--- EXCERPTED TEXT Enclosed Below ---
Over-riding Django-allauth login/ registration urls with custom url/ pages

Deadly 提交于 2019-12-03 08:39:38

Well, it is pretty easy solution.

in urls.py do this:

from allauth.account.views import LoginView, SignupView 

urlpatterns = [
   ...
   url(r'^customurl/login/', LoginView.as_view(), name="custom_login" ),
   url(r'^customurl/signup/', SignupView.as_view(), name="custom_singup" ),
   ...

]

and in html create form:

<form action="{% url 'custom_signup' %}" method="POST">
  {{ form.as_p }}
</form>


<form action="{% url 'custom_login' %}" method="POST">
  {{ form.as_p }}
</form>

I think you may want to call django-allauth's forms in your home view

In views.py:

from django.allauth.account.forms import LoginForm, SignupForm

def home(request):
    context = {
        'login_form': LoginForm(),
        'signup_form': SignupForm(),
    }
    return render(request, "myapp/home.html", context)

In your home template (e.g. templates/myapp/home.html):

<form action="{% url 'account_login' %}?next={% url 'home' %}" method="POST">
    {% csrf_token %}
    {{login_form}}
</form>
<form action="{% url 'account_signup' %}?next={% url 'home' %}" method="POST">
    {% csrf_token %}
    {{login_form}}
</form>

Then the last thing is that you'll have Django-allauth's blank templates by default, but you can override them by creating a base.html template in a directory called account your application template directory (e.g. myproject/templates/account/base.html. I recommend extending from the same template you're using for your home template. Make sure this account/base template has the following block, which will be filled in by django-allauth:

{% block content %}
{% endblock %}

Overriding allauth's templates this way (which you may want to do on a per-endpoint basis if you wish to) will only work if you load your own app before allauth in your settings.py:

INSTALLED_APPS = [
    'django.contrib.admin',
    ...
    'myapp',
    'allauth',
    'allauth.account',
    ...

When trying to override the url in urls.py, did you place the override above or below the "url(r'^accounts/', include('allauth.urls'))"? When I tried to override allauth the first time, I placed my code below that line, which doesn't work--going above that line worked.

For using allauth's login or signup functionality, you do not have to override urls associated with it.
--- End of Enclosed EXCERPTED TEXT ---
--- RECORDS SUPPLIED Enclosed Below ---
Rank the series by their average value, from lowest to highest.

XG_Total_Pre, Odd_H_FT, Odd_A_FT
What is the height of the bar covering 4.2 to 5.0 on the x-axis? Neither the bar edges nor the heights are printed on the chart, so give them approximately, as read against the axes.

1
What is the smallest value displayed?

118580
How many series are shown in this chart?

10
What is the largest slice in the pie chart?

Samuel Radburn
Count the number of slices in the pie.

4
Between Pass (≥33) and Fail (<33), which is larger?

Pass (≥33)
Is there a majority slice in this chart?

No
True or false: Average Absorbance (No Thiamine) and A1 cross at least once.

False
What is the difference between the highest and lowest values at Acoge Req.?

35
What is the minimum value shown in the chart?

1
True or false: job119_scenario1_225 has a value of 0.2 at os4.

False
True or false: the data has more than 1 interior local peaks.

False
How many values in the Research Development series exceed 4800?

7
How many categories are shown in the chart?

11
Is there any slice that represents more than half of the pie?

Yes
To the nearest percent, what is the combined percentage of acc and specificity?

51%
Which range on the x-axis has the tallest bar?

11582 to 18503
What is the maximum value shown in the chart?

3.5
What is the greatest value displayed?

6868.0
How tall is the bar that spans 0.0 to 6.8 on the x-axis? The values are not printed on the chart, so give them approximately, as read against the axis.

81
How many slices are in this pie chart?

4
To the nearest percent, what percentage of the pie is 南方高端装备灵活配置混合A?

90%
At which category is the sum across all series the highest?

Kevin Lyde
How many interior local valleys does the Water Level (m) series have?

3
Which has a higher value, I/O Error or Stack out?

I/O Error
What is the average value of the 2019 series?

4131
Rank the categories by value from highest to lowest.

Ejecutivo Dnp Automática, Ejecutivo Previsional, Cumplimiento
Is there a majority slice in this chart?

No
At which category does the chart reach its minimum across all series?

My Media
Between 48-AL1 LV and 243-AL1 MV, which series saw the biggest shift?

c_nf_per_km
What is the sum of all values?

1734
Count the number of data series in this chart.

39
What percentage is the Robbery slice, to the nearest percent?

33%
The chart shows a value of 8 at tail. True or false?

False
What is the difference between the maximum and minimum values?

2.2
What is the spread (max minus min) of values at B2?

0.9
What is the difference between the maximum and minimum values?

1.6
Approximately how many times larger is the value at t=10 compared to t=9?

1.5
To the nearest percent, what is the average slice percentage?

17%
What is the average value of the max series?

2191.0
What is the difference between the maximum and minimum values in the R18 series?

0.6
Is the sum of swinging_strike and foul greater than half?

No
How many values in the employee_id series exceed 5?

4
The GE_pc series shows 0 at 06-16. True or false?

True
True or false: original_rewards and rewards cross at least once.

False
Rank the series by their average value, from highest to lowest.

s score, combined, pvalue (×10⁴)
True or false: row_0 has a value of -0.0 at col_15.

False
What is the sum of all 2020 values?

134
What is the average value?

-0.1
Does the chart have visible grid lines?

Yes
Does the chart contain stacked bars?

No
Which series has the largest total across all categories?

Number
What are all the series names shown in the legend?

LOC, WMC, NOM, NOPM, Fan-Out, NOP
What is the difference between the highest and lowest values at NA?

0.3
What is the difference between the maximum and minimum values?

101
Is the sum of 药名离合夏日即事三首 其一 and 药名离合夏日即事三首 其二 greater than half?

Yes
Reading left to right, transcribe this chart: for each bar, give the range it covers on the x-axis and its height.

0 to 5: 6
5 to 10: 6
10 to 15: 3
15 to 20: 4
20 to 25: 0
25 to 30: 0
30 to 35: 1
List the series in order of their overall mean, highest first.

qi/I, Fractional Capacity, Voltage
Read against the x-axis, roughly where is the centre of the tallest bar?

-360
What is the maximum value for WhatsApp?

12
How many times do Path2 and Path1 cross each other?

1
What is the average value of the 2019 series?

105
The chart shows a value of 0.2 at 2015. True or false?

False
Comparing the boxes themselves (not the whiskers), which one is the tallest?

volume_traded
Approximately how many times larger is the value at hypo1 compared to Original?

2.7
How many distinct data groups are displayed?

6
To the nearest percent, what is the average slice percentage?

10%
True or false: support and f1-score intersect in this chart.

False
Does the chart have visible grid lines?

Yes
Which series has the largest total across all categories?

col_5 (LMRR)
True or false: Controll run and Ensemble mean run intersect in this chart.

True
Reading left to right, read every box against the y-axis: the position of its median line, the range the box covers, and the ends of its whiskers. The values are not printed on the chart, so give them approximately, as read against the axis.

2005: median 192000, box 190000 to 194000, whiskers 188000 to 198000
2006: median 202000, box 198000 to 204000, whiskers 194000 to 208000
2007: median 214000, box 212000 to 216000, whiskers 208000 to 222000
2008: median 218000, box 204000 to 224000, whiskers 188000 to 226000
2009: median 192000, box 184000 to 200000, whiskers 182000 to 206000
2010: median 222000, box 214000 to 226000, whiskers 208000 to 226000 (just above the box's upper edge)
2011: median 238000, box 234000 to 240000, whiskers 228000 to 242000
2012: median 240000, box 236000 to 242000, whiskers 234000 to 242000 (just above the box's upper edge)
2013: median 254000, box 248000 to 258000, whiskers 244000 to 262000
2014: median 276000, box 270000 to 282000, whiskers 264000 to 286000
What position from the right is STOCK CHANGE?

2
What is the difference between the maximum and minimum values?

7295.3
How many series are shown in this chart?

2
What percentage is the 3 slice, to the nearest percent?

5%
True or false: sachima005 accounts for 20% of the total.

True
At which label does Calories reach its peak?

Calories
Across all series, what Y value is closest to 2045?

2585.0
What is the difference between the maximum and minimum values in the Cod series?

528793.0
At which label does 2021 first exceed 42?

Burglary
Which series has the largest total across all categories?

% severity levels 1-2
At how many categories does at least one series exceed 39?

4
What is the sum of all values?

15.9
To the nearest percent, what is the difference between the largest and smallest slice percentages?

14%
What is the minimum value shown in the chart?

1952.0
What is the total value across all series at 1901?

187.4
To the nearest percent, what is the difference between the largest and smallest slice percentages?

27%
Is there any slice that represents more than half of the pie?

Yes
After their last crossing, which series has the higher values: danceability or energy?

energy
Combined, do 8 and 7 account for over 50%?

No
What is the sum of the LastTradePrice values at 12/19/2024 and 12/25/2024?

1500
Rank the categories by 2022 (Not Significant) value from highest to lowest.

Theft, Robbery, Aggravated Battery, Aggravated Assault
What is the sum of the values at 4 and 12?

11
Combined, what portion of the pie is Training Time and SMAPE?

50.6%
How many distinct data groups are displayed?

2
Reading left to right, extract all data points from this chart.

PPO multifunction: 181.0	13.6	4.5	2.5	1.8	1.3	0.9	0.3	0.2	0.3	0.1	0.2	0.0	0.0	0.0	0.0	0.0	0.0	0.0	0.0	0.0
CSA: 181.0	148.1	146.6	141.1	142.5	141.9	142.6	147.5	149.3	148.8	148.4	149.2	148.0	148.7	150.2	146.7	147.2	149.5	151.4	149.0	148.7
--- End of Enclosed RECORDS SUPPLIED ---
WHAT YOU ARE ASKED TO DO: Write out the part of the Django-allauth text starting at "Overriding allauth's templates" and ending at "associated with it.". You won't need the material here.

SOLUTION FOR THIS EXERCISE:
Overriding allauth's templates this way (which you may want to do on a per-endpoint basis if you wish to) will only work if you load your own app before allauth in your settings.py:

INSTALLED_APPS = [
    'django.contrib.admin',
    ...
    'myapp',
    'allauth',
    'allauth.account',
    ...

When trying to override the url in urls.py, did you place the override above or below the "url(r'^accounts/', include('allauth.urls'))"? When I tried to override allauth the first time, I placed my code below that line, which doesn't work--going above that line worked.

For using allauth's login or signup functionality, you do not have to override urls associated with it.